Tasks:
[1] Retype a passage from the numpy mailing-list thread. Start at the words "2016-01-19 Thread G" and end after the words "worse with floats.".
[2] Check each statement against the numpy mailing-list thread. Answer yes or no, and quote the words from the thread that settle it. (a) Greg says enforcing low >= high is trickier with floats than with integers. (b) Chris Barker looked up the standard library's behavior before writing. (c) The numbers Greg describes, which numpy casts as the same number, look identical on sight.
[3] Continue the numpy mailing-list thread about np.random.uniform from the point where it ends.

Selection:
Begin

2016-01-19 Thread G Young
In rand range, it raises an exception if low >= high.

I should also add that AFAIK enforcing low >= high with floats is a lot
trickier than it is for integers.  I have been knee-deep in corner cases
for some time with *randint* where numbers that are visually different are
cast as the same number by *numpy* due to rounding and representation
issues.  That situation only gets worse with floats.

Greg

On Tue, Jan 19, 2016 at 4:23 PM, Chris Barker - NOAA Federal <
chris.bar...@noaa.gov> wrote:

> What does the standard lib do for rand range? I see that randint Is closed
> on both ends, so order doesn't matter, though if it raises for b that's a precedent we could follow.
>
> (Sorry, on a phone, can't check)
>
> CHB
>
>
>
> On Jan 19, 2016, at 6:21 AM, G Young  wrote:
>
> Of the methods defined in *numpy/mtrand.pyx* (excluding helper functions
> and *random_integers*, as they are all related to *randint*), *randint* is
> the only other function with *low* and *high* parameters.  However, it
> enforces *high* > *low*.
>
> Greg
>
> On Tue, Jan 19, 2016 at 1:36 PM, Benjamin Root 
> wrote:
>
>> Are there other functions where this behavior may or may not be
>> happening? If it isn't consistent across all np.random functions, it
>> probably should be, one way or the other.
>>
>> Ben Root
>>
>> On Tue, Jan 19, 2016 at 5:10 AM, Jaime Fernández del Río <
>> jaime.f...@gmail.com> wrote:
>>
>>> Hi all,
>>>
>>> There is a PR (#7026 ) that
>>> documents the current behavior of np.random.uniform when the low and
>>> high parameters it takes do not conform to the expected low < high.

End

Supplied records:
Begin

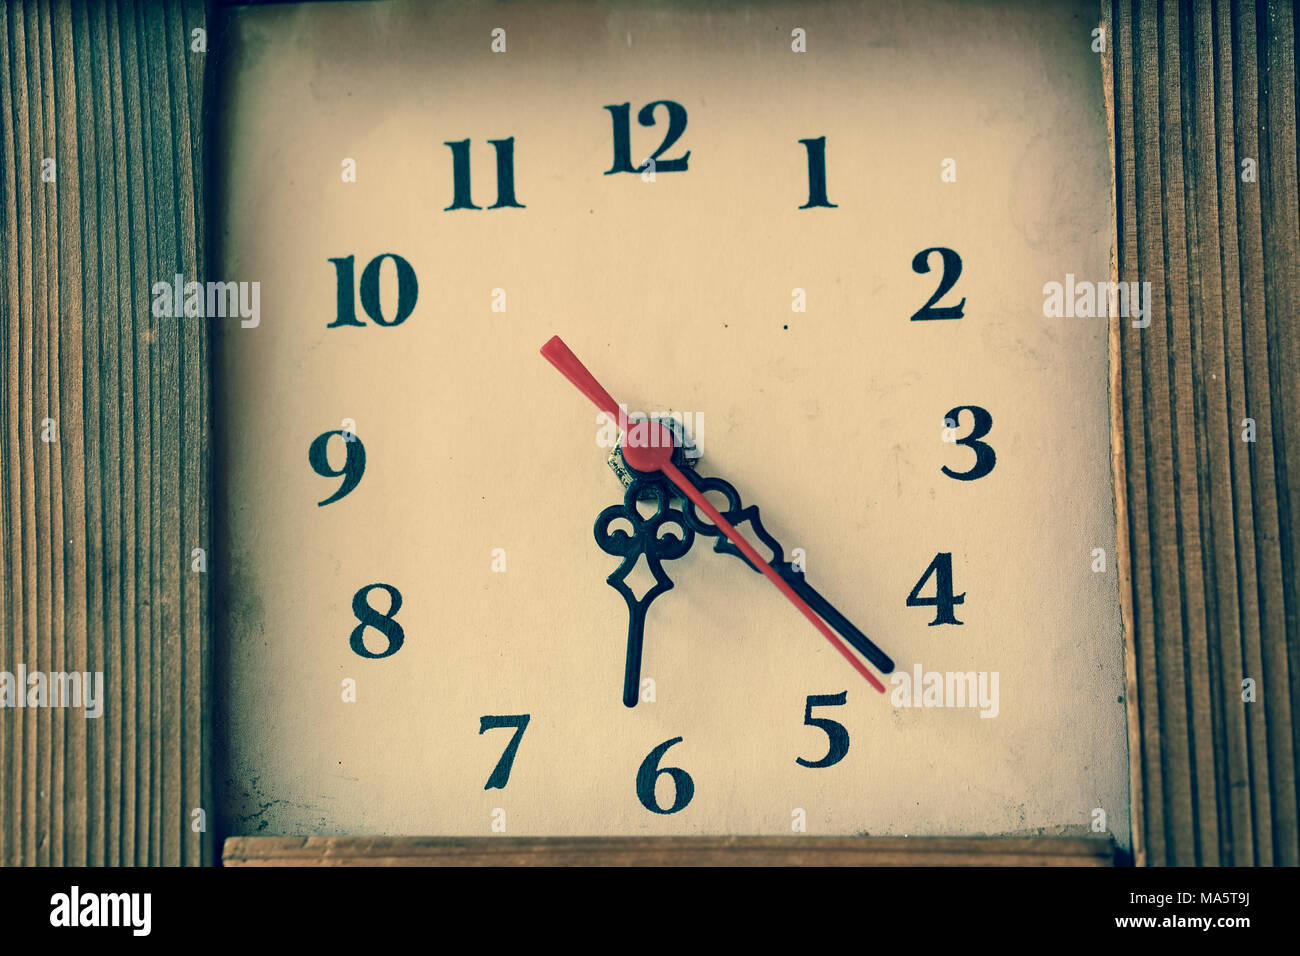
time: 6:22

End
Begin

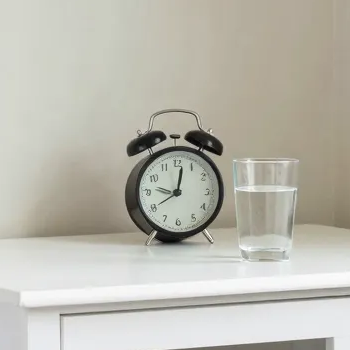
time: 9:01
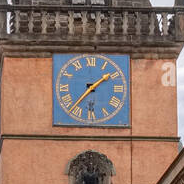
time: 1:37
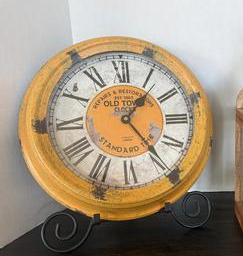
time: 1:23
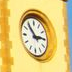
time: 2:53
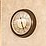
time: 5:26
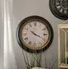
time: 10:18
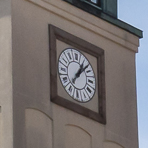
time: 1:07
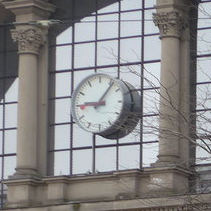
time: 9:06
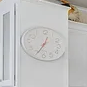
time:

End
Begin

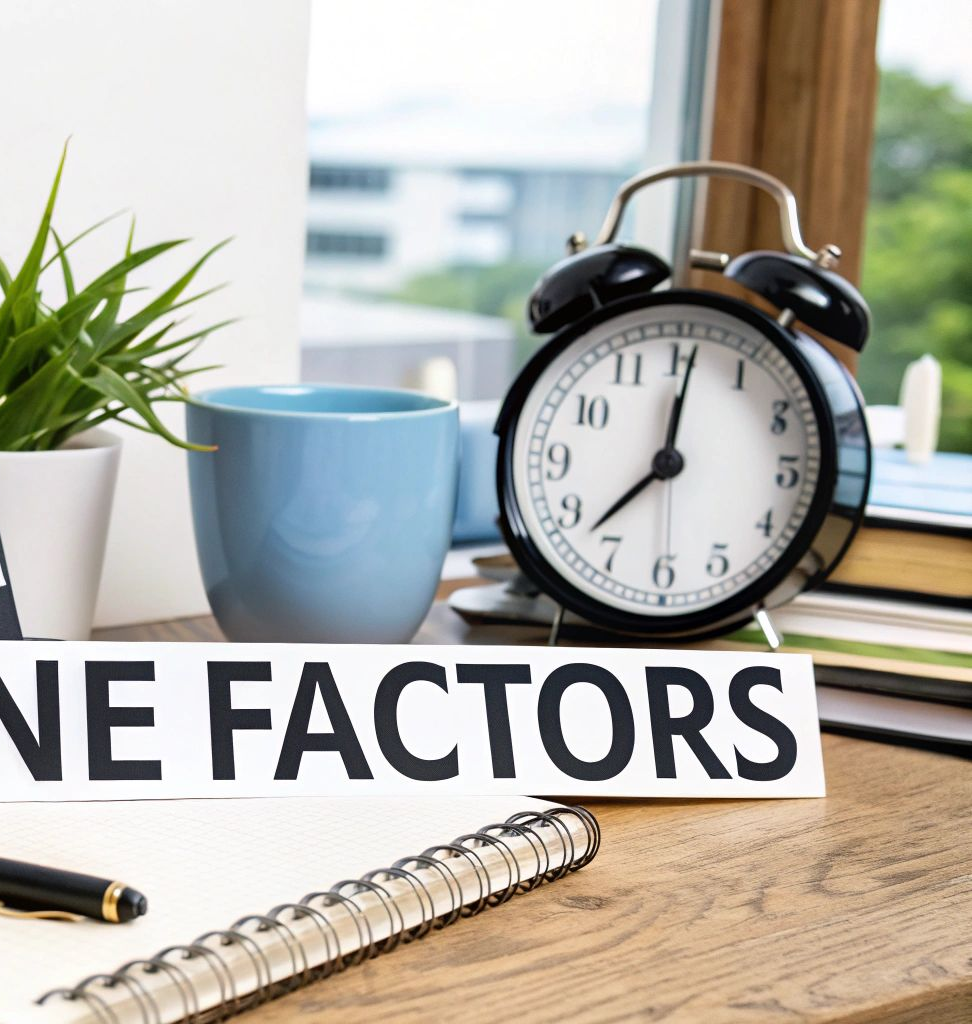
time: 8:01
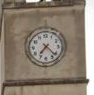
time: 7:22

End

Results for each task:
[1]
2016-01-19 Thread G Young
In rand range, it raises an exception if low >= high.

I should also add that AFAIK enforcing low >= high with floats is a lot
trickier than it is for integers.  I have been knee-deep in corner cases
for some time with *randint* where numbers that are visually different are
cast as the same number by *numpy* due to rounding and representation
issues.  That situation only gets worse with floats.

[2]
(a) Yes: "enforcing low >= high with floats is a lot trickier than it is for integers"
(b) No: "(Sorry, on a phone, can't check)"
(c) No: "numbers that are visually different are"

[3]
>>> Basically:
>>>
>>>- if low < high, random numbers are drawn from [low, high),
>>>- if low = high, all random numbers will be equal to low, and
>>>- if low > high, random numbers are drawn from (high, low] (notice
>>>the change in the open side of the interval.)
>>>
>>> My only worry is that, once we document this, we can no longer claim
>>> that it is a bug.  So I would like to hear from others what do they think.
>>> The other more or less obvious options would be to:
>>>
>>>- Raise an error, but this would require a deprecation cycle, as
>>>people may be relying on the current undocumented behavior.
>>>- Check the inputs and draw numbers from [min(low, high), max(low,
>>>high)), which is minimally different from current behavior.
>>>
>>> I will be merging the current documentation changes in the next few
>>> days, so it would be good if any concerns were voiced before that.
>>>
>>> Thanks,
>>>
>>> Jaime
>>>
>>> --
>>> (\__/)
>>> ( O.o)
>>> ( > <) Este es Conejo. Copia a Conejo en tu firma y ayúdale en sus
>>> planes de dominación mundial.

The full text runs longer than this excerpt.